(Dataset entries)
━━━━━━━━
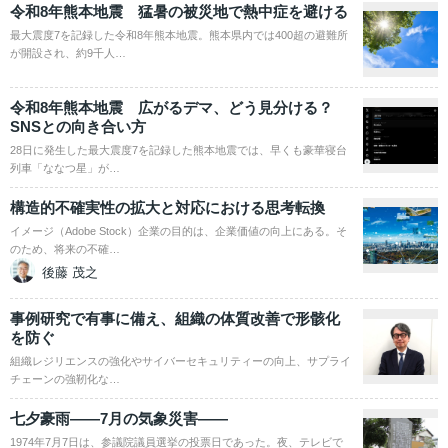
令和8年熊本地震 猛暑の被災地で熱中症を避ける
最大震度7を記録した令和8年熊本地震。熊本県内では400超の避難所
が開設され、約9千人…
令和8年熊本地震 広がるデマ、どう見分ける？
SNSとの向き合い方
28日に発生した最大震度7を記録した熊本地震では、早くも豪華寝台
列車「ななつ星」が…
構造的不確実性の拡大と対応における思考転換
イメージ（Adobe Stock）企業の目的は、企業価値の向上にある。そ
のため、将来の不確…
後藤 茂之
事例研究で有事に備え、組織の体質改善で形骸化
を防ぐ
組織レジリエンスの強化やサイバーセキュリティーの向上、サプライ
チェーンの強靭化な…
七夕豪雨――7月の気象災害――
1974年7月7日は、参議院議員選挙の投票日であった。夜、テレビで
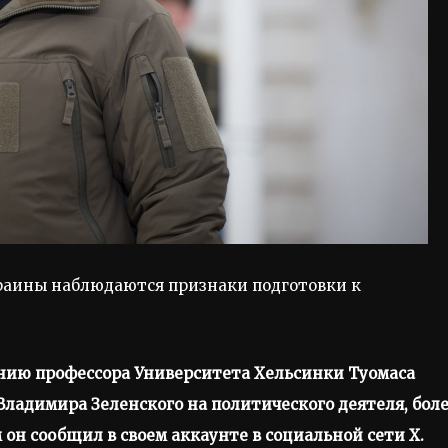
раины наблюдаются признаки подготовки к
нию профессора Университета Хельсинки Туомаса
ладимира Зеленского на политического деятеля, бол
 он сообщил в своем аккаунте в социальной сети X.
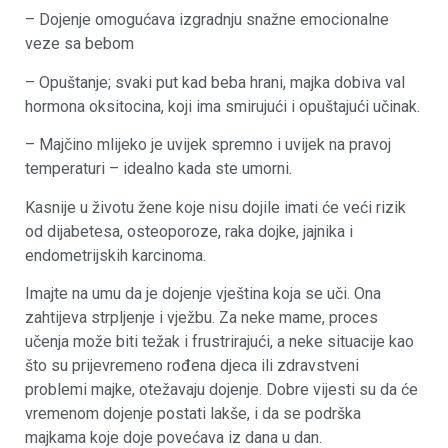
– Dojenje omogućava izgradnju snažne emocionalne
veze sa bebom
– Opuštanje; svaki put kad beba hrani, majka dobiva val
hormona oksitocina, koji ima smirujući i opuštajući učinak.
– Majčino mlijeko je uvijek spremno i uvijek na pravoj
temperaturi – idealno kada ste umorni.
Kasnije u životu žene koje nisu dojile imati će veći rizik
od dijabetesa, osteoporoze, raka dojke, jajnika i
endometrijskih karcinoma.
Imajte na umu da je dojenje vještina koja se uči. Ona
zahtijeva strpljenje i vježbu. Za neke mame, proces
učenja može biti težak i frustrirajući, a neke situacije kao
što su prijevremeno rođena djeca ili zdravstveni
problemi majke, otežavaju dojenje. Dobre vijesti su da će
vremenom dojenje postati lakše, i da se podrška
majkama koje doje povećava iz dana u dan.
━━━━━━━━
* **What is expected**
Change "熊本地震" to "大地震" everywhere it occurs in the text of all the records above, and keep everything else the same. Leave the pictures out of your answer.

* **Exercise result**
令和8年大地震 猛暑の被災地で熱中症を避ける
最大震度7を記録した令和8年大地震。熊本県内では400超の避難所
が開設され、約9千人…
令和8年大地震 広がるデマ、どう見分ける？
SNSとの向き合い方
28日に発生した最大震度7を記録した大地震では、早くも豪華寝台
列車「ななつ星」が…
構造的不確実性の拡大と対応における思考転換
イメージ（Adobe Stock）企業の目的は、企業価値の向上にある。そ
のため、将来の不確…
後藤 茂之
事例研究で有事に備え、組織の体質改善で形骸化
を防ぐ
組織レジリエンスの強化やサイバーセキュリティーの向上、サプライ
チェーンの強靭化な…
七夕豪雨――7月の気象災害――
1974年7月7日は、参議院議員選挙の投票日であった。夜、テレビで
раины наблюдаются признаки подготовки к
нию профессора Университета Хельсинки Туомаса
ладимира Зеленского на политического деятеля, бол
 он сообщил в своем аккаунте в социальной сети X.
– Dojenje omogućava izgradnju snažne emocionalne
veze sa bebom
– Opuštanje; svaki put kad beba hrani, majka dobiva val
hormona oksitocina, koji ima smirujući i opuštajući učinak.
– Majčino mlijeko je uvijek spremno i uvijek na pravoj
temperaturi – idealno kada ste umorni.
Kasnije u životu žene koje nisu dojile imati će veći rizik
od dijabetesa, osteoporoze, raka dojke, jajnika i
endometrijskih karcinoma.
Imajte na umu da je dojenje vještina koja se uči. Ona
zahtijeva strpljenje i vježbu. Za neke mame, proces
učenja može biti težak i frustrirajući, a neke situacije kao
što su prijevremeno rođena djeca ili zdravstveni
problemi majke, otežavaju dojenje. Dobre vijesti su da će
vremenom dojenje postati lakše, i da se podrška
majkama koje doje povećava iz dana u dan.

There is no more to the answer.